After dinner, I brought her to Vivocity. She wasn’t at all interested to do shopping here, for she felt that she could get everything in Hong Kong, and it wasn’t a totally unfair statement. She had also been to the Merlion and most tourist attractions.
I brought her straight to the viewing deck overseeing Sentosa, and what a shame the ferry terminal stopped operations and so there was nothing to catch her eye about Sentosa (all’s to change with the Integrated Resort completes construction by the turn of the decade). Then she saw the cable car and decided to have a go. So at least she saw some night views from up above. We alighted at the Mount Faber station and walked around, showing her the HDB flats and the city skyscrapers, barely visible from the trees and forests. As expected, there was no expression of amazement on her part. Obviously the view was nothing compared to the Peak at Hong Kong.

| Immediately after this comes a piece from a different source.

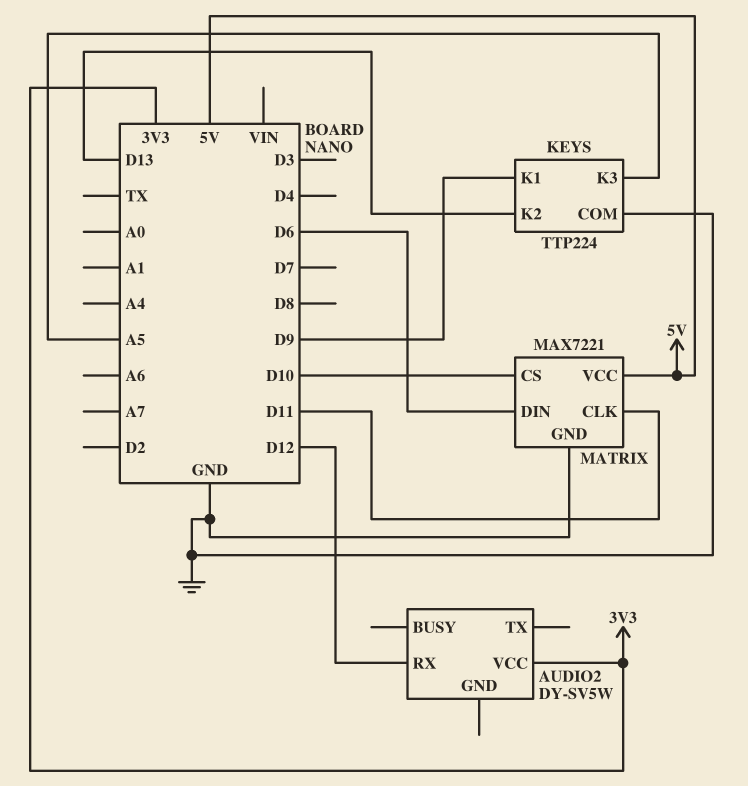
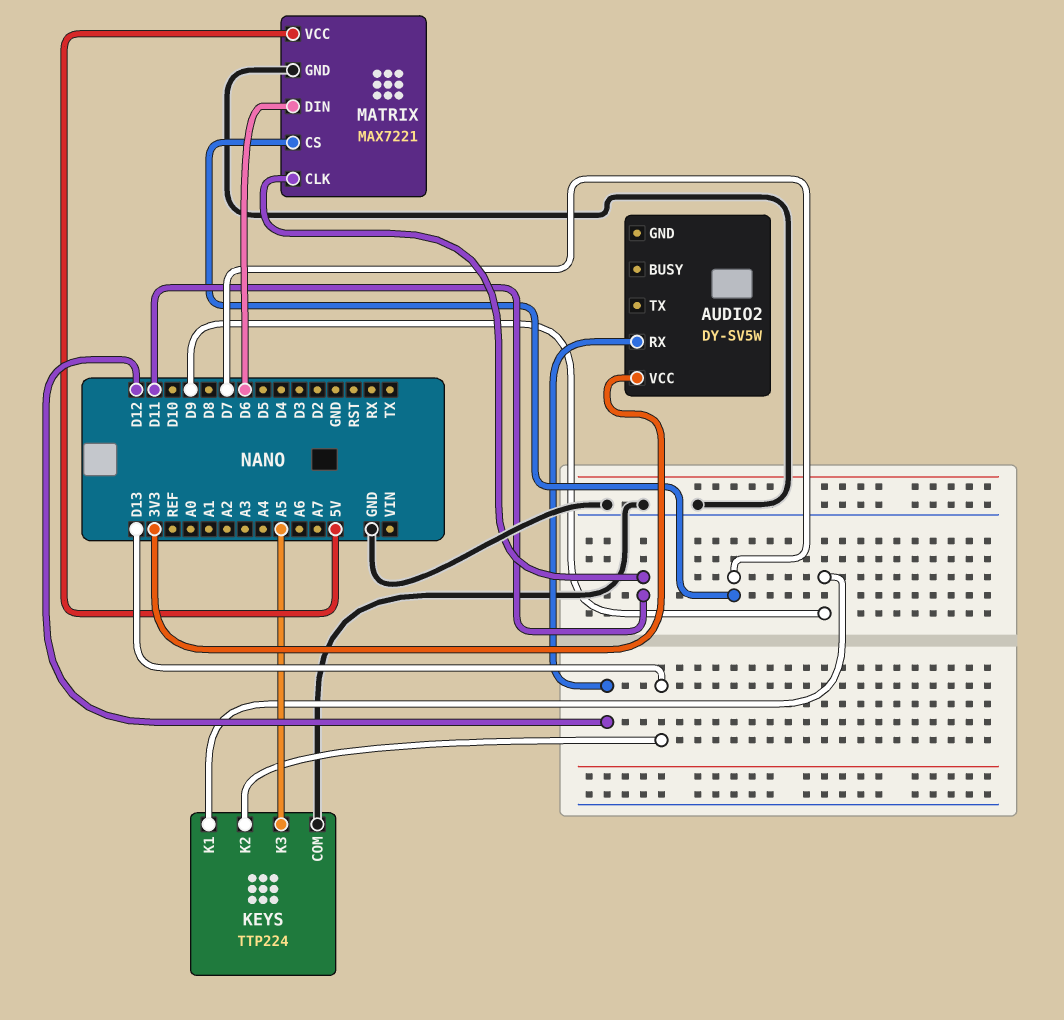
MATRIX pin CS: D10 -> D7

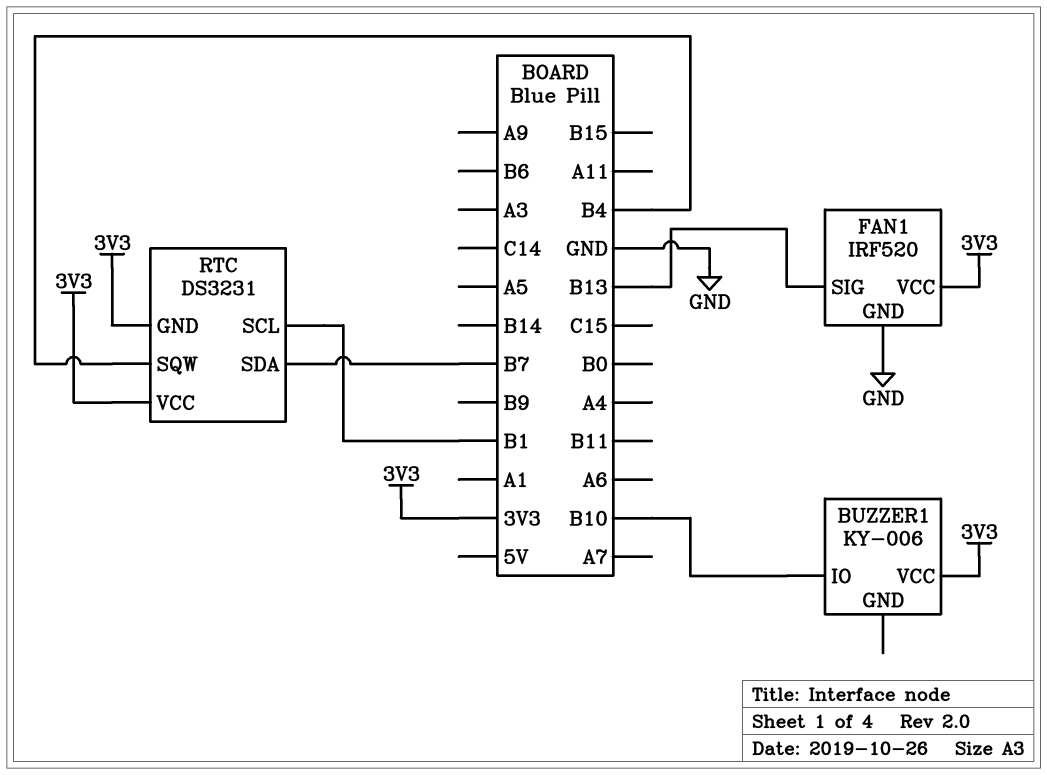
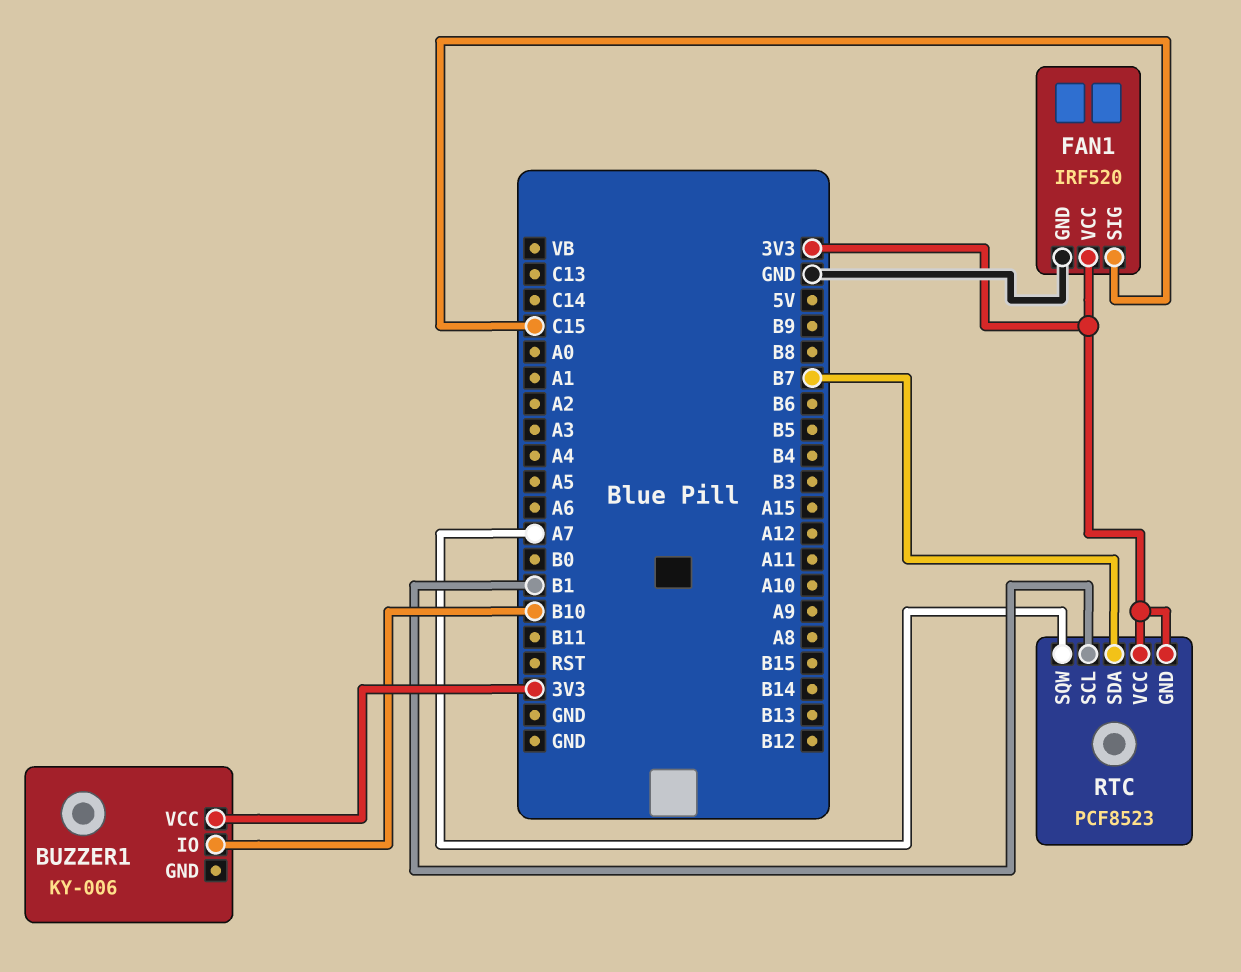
FAN1 pin SIG: B13 -> C15
RTC: DS3231 -> PCF8523
RTC pin SQW: B4 -> A7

Then we went for coffee at Coffee Club. We sat there till about 9.15pm where the staff hinted that they were closing. I told Yuna that most shops close by 9.30pm except for the last Friday of the month where Orchard Road stores extend their operating hours. She felt that it was a waste that shops closed so early, but also envied the workers here who need not work for such long hours.
So I brought her back to hotel… and parted at the lobby. The meeting was filled with conversations and the discovering of cultures and interests intertwined with dabs of Cantonese, English and a bit of Mandarin when all else failed. I like to interact with people in other languages, so that I can have a chance to work on those languages. I used to have a colleague whom I speak Hainanese with. I have another lunch buddy whom I speak Mandarin to. So I had fun speaking Cantonese with Yuna, and working my tongue out to get the intonation right. I guess I pulled it off rather fine.
…bladdy hell waited at the lobby from 10.15 to 10.45pm without a cab. I saw a lot of cabs turning in but all headed to the People’s Park Complex car park. I suspect these guys are ‘resting’ until 11.30pm when the midnight charge kicks in, or maybe waiting for telephone booking. I ended up calling for a cab and paid $4 for the booking fee. Another love-hate situation with the cabbies.